> [Task details]: List every line in this data where the string "role" occurs.
Source records START
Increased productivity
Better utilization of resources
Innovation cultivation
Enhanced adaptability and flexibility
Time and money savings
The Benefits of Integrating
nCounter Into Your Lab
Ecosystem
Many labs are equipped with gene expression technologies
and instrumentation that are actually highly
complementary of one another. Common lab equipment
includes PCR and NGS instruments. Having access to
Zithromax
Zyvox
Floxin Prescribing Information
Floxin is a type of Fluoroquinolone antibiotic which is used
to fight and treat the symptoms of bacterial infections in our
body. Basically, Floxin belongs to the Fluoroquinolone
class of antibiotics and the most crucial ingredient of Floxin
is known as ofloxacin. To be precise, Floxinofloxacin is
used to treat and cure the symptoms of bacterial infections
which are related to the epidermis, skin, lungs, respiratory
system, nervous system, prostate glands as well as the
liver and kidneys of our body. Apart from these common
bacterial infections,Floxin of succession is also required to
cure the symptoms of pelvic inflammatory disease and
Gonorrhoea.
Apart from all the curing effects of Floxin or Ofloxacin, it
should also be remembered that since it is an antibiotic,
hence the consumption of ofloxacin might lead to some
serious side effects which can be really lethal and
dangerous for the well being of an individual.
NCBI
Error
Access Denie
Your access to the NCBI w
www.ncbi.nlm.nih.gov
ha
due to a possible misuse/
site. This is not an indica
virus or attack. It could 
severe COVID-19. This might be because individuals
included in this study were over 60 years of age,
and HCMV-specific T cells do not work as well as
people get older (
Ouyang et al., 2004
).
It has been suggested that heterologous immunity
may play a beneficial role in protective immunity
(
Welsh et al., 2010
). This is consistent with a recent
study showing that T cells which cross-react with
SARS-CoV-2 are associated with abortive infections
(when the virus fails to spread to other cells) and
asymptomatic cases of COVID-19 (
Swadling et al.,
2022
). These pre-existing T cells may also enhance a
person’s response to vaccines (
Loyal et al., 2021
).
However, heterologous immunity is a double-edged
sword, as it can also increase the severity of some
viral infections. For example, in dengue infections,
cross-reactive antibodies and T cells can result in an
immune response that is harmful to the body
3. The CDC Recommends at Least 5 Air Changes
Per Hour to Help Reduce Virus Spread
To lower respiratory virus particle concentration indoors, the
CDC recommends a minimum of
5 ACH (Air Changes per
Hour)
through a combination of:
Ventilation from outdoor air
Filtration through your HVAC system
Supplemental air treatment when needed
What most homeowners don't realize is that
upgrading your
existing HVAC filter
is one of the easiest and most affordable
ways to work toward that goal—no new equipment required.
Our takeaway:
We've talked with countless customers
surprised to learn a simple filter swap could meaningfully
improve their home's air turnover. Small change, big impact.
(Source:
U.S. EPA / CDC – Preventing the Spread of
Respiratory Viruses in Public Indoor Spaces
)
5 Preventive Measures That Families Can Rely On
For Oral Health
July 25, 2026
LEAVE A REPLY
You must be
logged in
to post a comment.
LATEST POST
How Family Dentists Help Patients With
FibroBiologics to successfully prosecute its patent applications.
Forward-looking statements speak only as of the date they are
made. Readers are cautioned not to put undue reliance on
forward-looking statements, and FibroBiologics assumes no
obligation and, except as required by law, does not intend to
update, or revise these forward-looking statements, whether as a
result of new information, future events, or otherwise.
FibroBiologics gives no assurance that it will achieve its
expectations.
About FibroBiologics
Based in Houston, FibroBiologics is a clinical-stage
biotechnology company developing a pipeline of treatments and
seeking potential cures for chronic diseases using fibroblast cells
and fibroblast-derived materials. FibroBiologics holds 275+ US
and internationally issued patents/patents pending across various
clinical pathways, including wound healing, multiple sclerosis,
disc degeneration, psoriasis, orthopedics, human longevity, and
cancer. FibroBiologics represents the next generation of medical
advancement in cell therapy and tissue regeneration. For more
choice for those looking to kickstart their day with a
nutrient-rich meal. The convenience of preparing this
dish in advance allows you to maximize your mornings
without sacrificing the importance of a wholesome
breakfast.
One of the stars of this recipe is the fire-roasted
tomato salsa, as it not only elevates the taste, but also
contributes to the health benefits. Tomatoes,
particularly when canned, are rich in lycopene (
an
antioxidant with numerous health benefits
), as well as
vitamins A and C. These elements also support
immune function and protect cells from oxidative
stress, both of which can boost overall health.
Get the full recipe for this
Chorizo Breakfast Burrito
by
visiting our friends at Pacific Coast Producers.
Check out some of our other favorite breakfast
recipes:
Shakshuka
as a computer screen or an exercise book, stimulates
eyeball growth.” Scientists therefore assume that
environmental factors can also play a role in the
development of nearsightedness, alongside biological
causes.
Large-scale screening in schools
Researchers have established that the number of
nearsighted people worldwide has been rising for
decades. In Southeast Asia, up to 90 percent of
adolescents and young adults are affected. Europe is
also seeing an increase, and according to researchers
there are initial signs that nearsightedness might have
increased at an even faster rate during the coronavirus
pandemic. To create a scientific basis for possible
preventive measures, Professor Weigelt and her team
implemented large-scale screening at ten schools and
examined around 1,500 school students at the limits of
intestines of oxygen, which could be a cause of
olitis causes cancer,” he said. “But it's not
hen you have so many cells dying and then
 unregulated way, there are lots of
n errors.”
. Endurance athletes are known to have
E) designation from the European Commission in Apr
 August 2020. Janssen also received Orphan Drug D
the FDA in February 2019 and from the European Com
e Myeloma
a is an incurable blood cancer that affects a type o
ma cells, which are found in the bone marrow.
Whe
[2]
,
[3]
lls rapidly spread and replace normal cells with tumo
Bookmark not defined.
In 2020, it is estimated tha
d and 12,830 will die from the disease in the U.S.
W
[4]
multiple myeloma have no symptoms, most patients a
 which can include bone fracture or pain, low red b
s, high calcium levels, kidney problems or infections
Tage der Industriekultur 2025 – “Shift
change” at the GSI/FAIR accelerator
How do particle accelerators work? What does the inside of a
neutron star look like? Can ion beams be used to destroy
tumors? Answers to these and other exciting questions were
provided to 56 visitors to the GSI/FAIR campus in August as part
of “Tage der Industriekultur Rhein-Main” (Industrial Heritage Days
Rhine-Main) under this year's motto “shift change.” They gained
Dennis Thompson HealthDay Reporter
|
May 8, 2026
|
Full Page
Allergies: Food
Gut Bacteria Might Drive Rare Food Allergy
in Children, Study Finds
Source records END
> [Exercise output]:
may play a beneficial role in protective immunity
environmental factors can also play a role in the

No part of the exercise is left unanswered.